====== Passage

Father MacEvily’s Commentary on Acts 1:12-14

Act 1:12  Then they returned to Jerusalem from the mount that is called Olivet, which is nigh Jerusalem, within a sabbath day’s journey.

They returned to Jerusalem, in obedience to our Lord’s final instructions, commanding them to remain there for some time (Lk 24:49).

Olivet, so called from the olive trees that grew there in great abundance. It would seem it was from this Mount our Lord ascended, at the eastern slope of which lay Bethany, whither, as we learn from St. Luke, our Lord brought His disciples before He ascended. (See St. Luke 24:50, Commentary on.) Likely, it was from this eastern slope He ascended.

Oriental travellers inform us, that our Lord indelibly impressed His foot prints on the spot, which no abrasure could obliterate. St. Helena built a magnificent church there. But no vaulting or covering could stand over the spot; so that it was constantly exposed to view. It was near this place Lazarus and his sisters lived. Near it was the scene of our Lord s bloody sweat and agony. Hence, it was meet that it should be the scene of His final glorious triumph.

============
====== Raw data

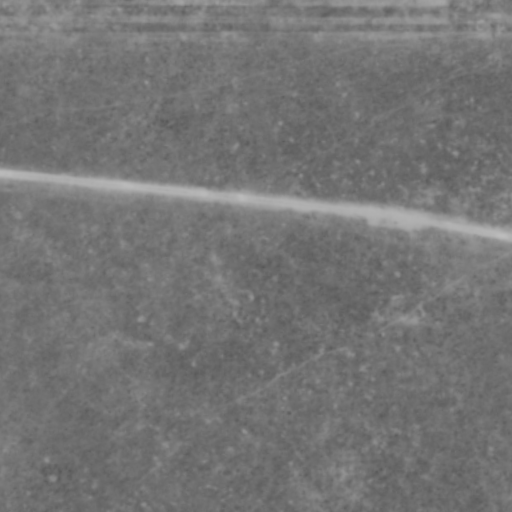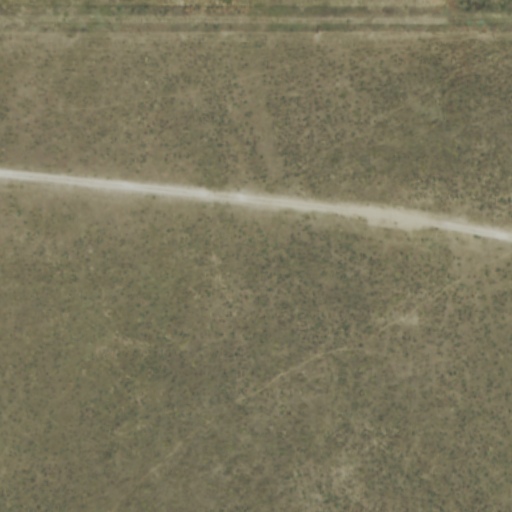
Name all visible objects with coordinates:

============

◆ **Objectives**
1) Render this sentence from the commentary on Acts 1:12-14 into Spanish: "St. Helena built a magnificent church there."
2) Transcribe the commentary on Acts 1:12-14 starting at "Father MacEvily’s Commentary" and ending at "slope He ascended.".
The listing plays no part in the work here.

◆ **Solutions**
1) Santa Elena construyó allí una magnífica iglesia.

2)
Father MacEvily’s Commentary on Acts 1:12-14

Act 1:12  Then they returned to Jerusalem from the mount that is called Olivet, which is nigh Jerusalem, within a sabbath day’s journey.

They returned to Jerusalem, in obedience to our Lord’s final instructions, commanding them to remain there for some time (Lk 24:49).

Olivet, so called from the olive trees that grew there in great abundance. It would seem it was from this Mount our Lord ascended, at the eastern slope of which lay Bethany, whither, as we learn from St. Luke, our Lord brought His disciples before He ascended. (See St. Luke 24:50, Commentary on.) Likely, it was from this eastern slope He ascended.